** START Given text **

Latitude: 50.593 / 50°35'34"N

Longitude: -4.6289 / 4°37'44"W

OS Eastings: 214023.577639

OS Northings: 80329.119284

OS Grid: SX140803

Mapcode National: GBR N6.CYM9

Mapcode Global: FRA 176H.LGL

Entry Name: Neolithic long cairn north-east of Louden Hill

Scheduled Date: 8 September 1993

Source: Historic England

Source ID: 1011462

English Heritage Legacy ID: 15213

County: Cornwall

Civil Parish: St. Breward

Traditional County: Cornwall

Lieutenancy Area (Ceremonial County): Cornwall

Church of England Parish: St Breward

Church of England Diocese: Truro

Details

The monument includes a Neolithic long cairn situated on the lower north-east
slope of Louden Hill, in the broad saddle between Louden Hill and Roughtor on
north-west Bodmin Moor. The long cairn is located near a broadly contemporary
hilltop enclosure and close to extensive areas of later prehistoric
settlements, field systems and numerous cairns on Louden Hill and the Roughtor
Moors.

** END Given text **
** START Raw data **

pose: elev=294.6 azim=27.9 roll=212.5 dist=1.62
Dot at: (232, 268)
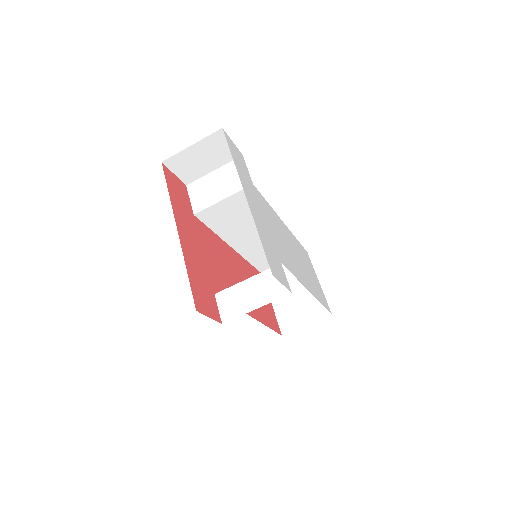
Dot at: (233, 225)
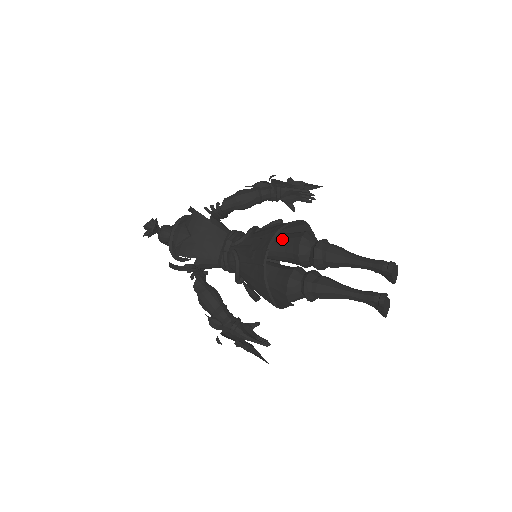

** END Raw data **

> [Exercise set]:
1 - Decide whether each statement agrees with the Louden Hill entry, answering yes or no and quoting the words that settle it.
(a) The monument was scheduled on 8 September 1993.
(b) The civil parish given for the monument is Truro.
(c) The long cairn lies on the upper south-west slope of Louden Hill.
2 - Answer these questions from the Louden Hill entry.
(a) What OS Grid reference is listed?
(b) On which part of which moor is the saddle between Louden Hill and Roughtor?
(c) Which Church of England diocese is named?

> [List of solutions]:
1 -
(a) Yes: "Scheduled Date: 8 September 1993"
(b) No: "Civil Parish: St. Breward"
(c) No: "situated on the lower north-east slope of Louden Hill"

2 -
(a) SX140803
(b) North-west Bodmin Moor
(c) Truro